# Exercise goal
Below are entries to be transcribed exactly; exclude the pictures from the copy.

# Data for analysis

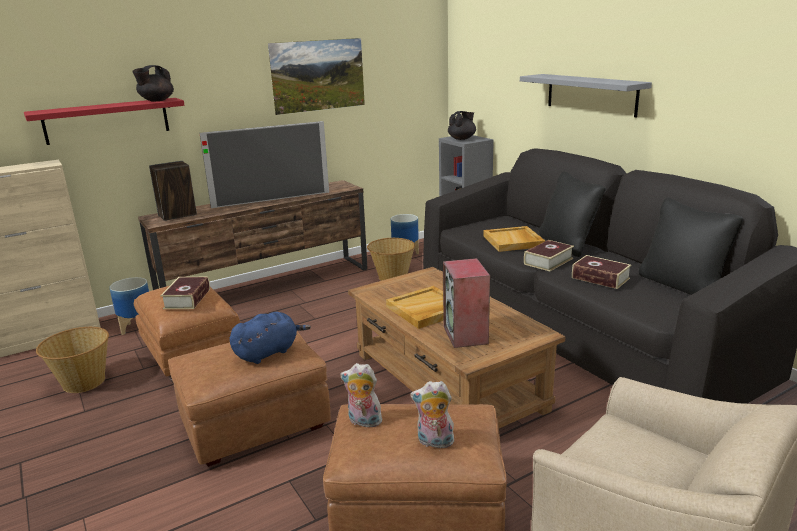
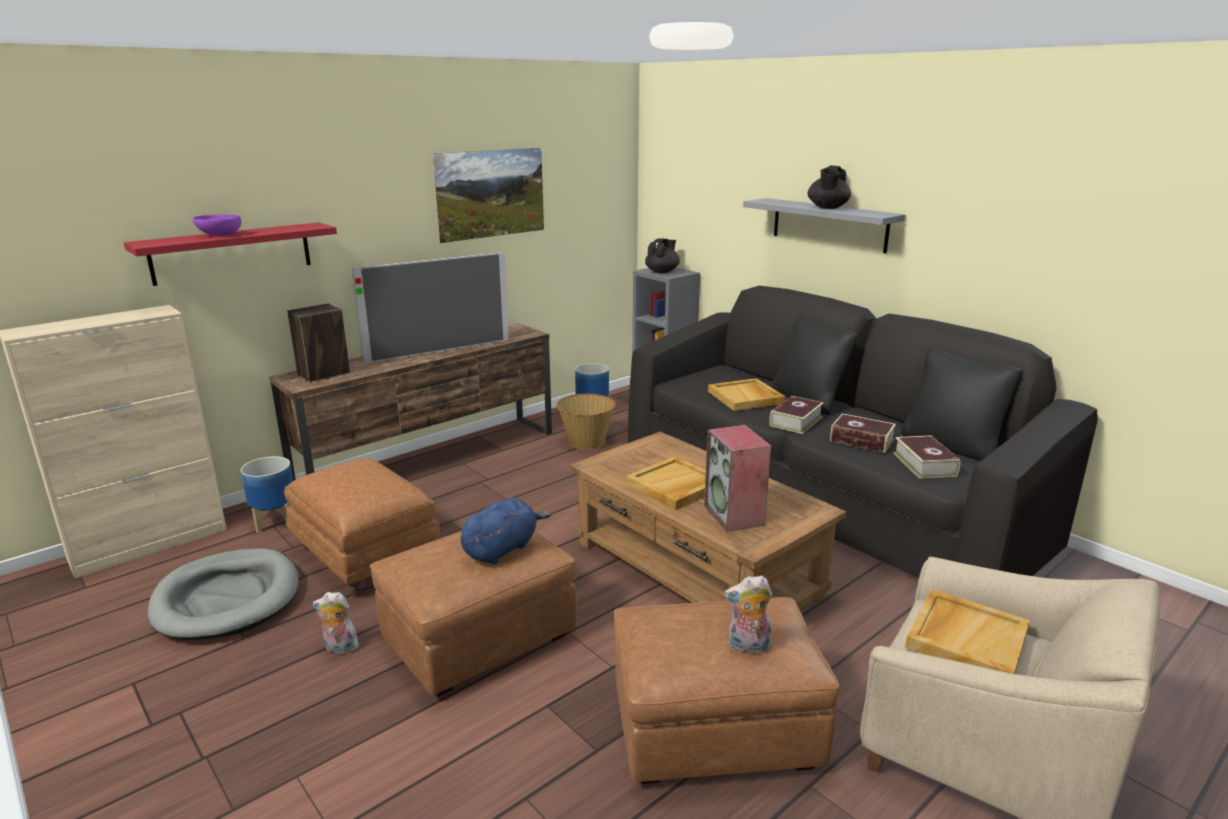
camera: 10 degrees left, 0 degrees up
(83, 382) = (227, 599): basket -> grey dog bed
(93, 106) = (219, 235): none -> purple bowl
(156, 100) = (299, 227): black teapot -> black teapot (827, 208)
(187, 299) = (366, 484): book -> book (924, 464)
(363, 422) = (654, 628): plush toy -> plush toy (339, 648)
(632, 449) = (966, 638): none -> beige tray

# Completed exercise
camera: 10 degrees left, 0 degrees up
(83, 382) = (227, 599): basket -> grey dog bed
(93, 106) = (219, 235): none -> purple bowl
(156, 100) = (299, 227): black teapot -> black teapot (827, 208)
(187, 299) = (366, 484): book -> book (924, 464)
(363, 422) = (654, 628): plush toy -> plush toy (339, 648)
(632, 449) = (966, 638): none -> beige tray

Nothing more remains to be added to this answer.